Now suppose you have another computer, the Contrarian, and you put the Oracle inside it. When you give the Contrarian a program, it passes it to the Oracle and then does the opposite of whatever the Oracle says the program will do. So if the Oracle assesses the Contrarian’s program and thinks it will halt, the Contrarian will run forever. If the Oracle thinks the program will run forever, the Contrarian will halt. Either way, the Oracle’s assessment is wrong, so the classification problem is undecidable.
The proofs that Super Mario is undecidable rely on a more complex version of this idea. The team’s argument breaks down the video game using a technique called a reduction, in which mathematicians convert a problem they’re trying to solve into a problem they already know something about. “The classic example I remember in a math class is: How do you make a pot of boiling water?” Demaine recalls. “Well, I fill up the pot with water from the sink, and then I put it on the stove, and then it eventually boils. Okay, now I’ll give you a pot of water that’s already filled. How do you make a pot of boiling water? Well, I empty out the pot first and reduce to the previous problem.”
In their particular world of platforms and porcupines, the team broke down their Super Mariolevel into localized parts of Mario’s path called gadgets, which they could use to prove that the level was undecidable.
“A gadget in our sense is anything in your environment that decides whether or not you can go through one pattern [within a level],” explains Jayson Lynch ’12, MEng ’15, PhD ’20, a CSAIL research scientist and head of algorithms at MIT FutureTech. For example, in one gadget Mario might need to jump on a platform to avoid a monster as he makes his way across the screen. As a PhD student mentored by Demaine, Lynch spearheaded the formalization of gadget theory and worked on some of the earlier Super Mario papers but did not study the game’s undecidability.
One of Lynch’s favorite Super Mario gadgets is the door gadget, which works like a door that Mario can open, traverse, and close. The door in question is always either open (when the Spiny is on the right) or closed (when the Spiny is on the left). So if a Spiny is pacing back and forth on the left of the door, Mario has to navigate beneath the moving Spiny and jump up to hit a brick block just as the Spiny reaches it. This bumps the Spiny to the right side, which opens the door and allows Mario to travel across the traverse path and get to the spot where he can close the door. Once there, he must time another jump beneath the pacing Spiny to send it back to the left side of the gadget, closing the door behind him.

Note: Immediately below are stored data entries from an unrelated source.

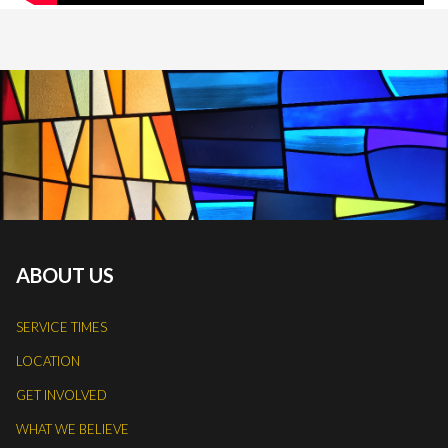
ABOUT US
SERVICE TIMES
LOCATION
GET INVOLVED
WHAT WE BELIEVE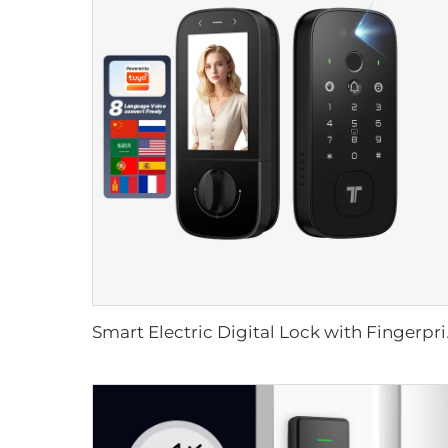
Smart Electric Dig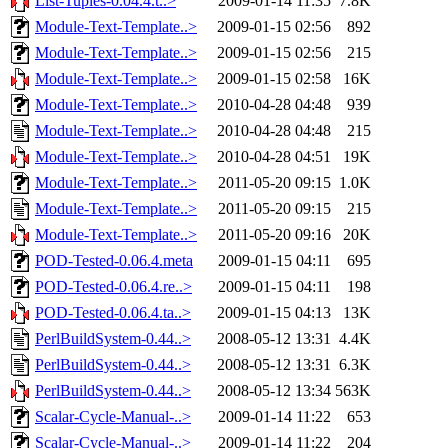
List-Tuples-0.04.4.t..>
2009-01-14 11:35
7.8K
Module-Text-Template..>
2009-01-15 02:56
892
Module-Text-Template..>
2009-01-15 02:56
215
Module-Text-Template..>
2009-01-15 02:58
16K
Module-Text-Template..>
2010-04-28 04:48
939
Module-Text-Template..>
2010-04-28 04:48
215
Module-Text-Template..>
2010-04-28 04:51
19K
Module-Text-Template..>
2011-05-20 09:15
1.0K
Module-Text-Template..>
2011-05-20 09:15
215
Module-Text-Template..>
2011-05-20 09:16
20K
POD-Tested-0.06.4.meta
2009-01-15 04:11
695
POD-Tested-0.06.4.re..>
2009-01-15 04:11
198
POD-Tested-0.06.4.ta..>
2009-01-15 04:13
13K
PerlBuildSystem-0.44..>
2008-05-12 13:31
4.4K
PerlBuildSystem-0.44..>
2008-05-12 13:31
6.3K
PerlBuildSystem-0.44..>
2008-05-12 13:34
563K
Scalar-Cycle-Manual-..>
2009-01-14 11:22
653
Scalar-Cycle-Manual-..>
2009-01-14 11:22
204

Since a door is always open or closed, its state can be used to simulate a true or false statement, with open being true and closed being false. Earlier Super Mario papers had strung together multiple door gadgets to simulate a true-or-false problem that complexity researchers already knew to be hard. But to show undecidability, the team used Super Mario level editors to put together another device, called a counter gadget, that tallies the game’s monsters and obstacles.

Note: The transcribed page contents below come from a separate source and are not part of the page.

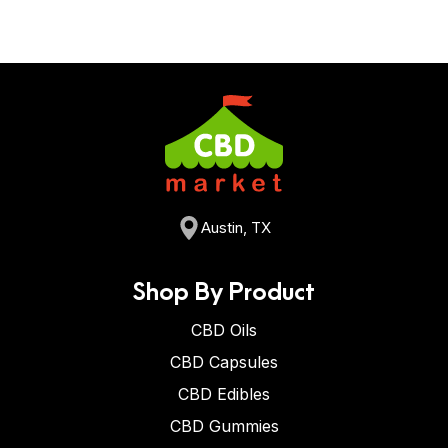
Austin, TX
Shop By Product
CBD Oils
CBD Capsules
CBD Edibles
CBD Gummies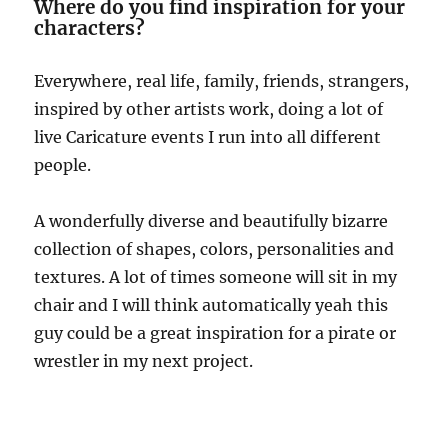
Where do you find inspiration for your
characters?
Everywhere, real life, family, friends, strangers,
inspired by other artists work, doing a lot of
live Caricature events I run into all different
people.
A wonderfully diverse and beautifully bizarre
collection of shapes, colors, personalities and
textures. A lot of times someone will sit in my
chair and I will think automatically yeah this
guy could be a great inspiration for a pirate or
wrestler in my next project.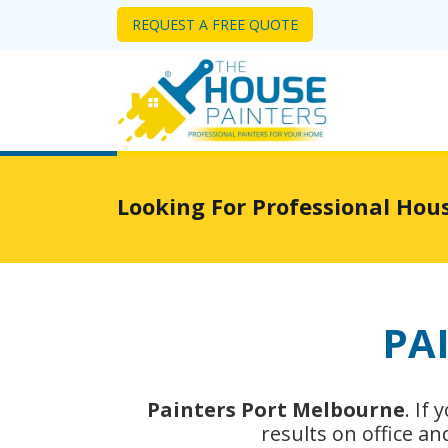
REQUEST A FREE QUOTE
Looking For Professional Hou
PA
Painters Port Melbourne
. If
results on office a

If you can build a machine with even just a few of those counters, Demaine says, you can simulate an arbitrary computer—one that could essentially do anything a non-quantum computer could do, given enough time and memory. And with no limit on the number of monsters, such a machine could have infinitely expandable memory, even though the level size stays the same, which he calls “pretty wild.” In other words, any theoretical computer can be built in a Super Mario level. “You could use it to solve anything you can use a computer to do,” says Demaine. “You could have it do your taxes, or compile your code, or run an LLM, or optimize your class schedule.” You might even build Super Mario levels that could excel at sudoku, construct optimal chess strategies, or prove any provable mathematical theorem.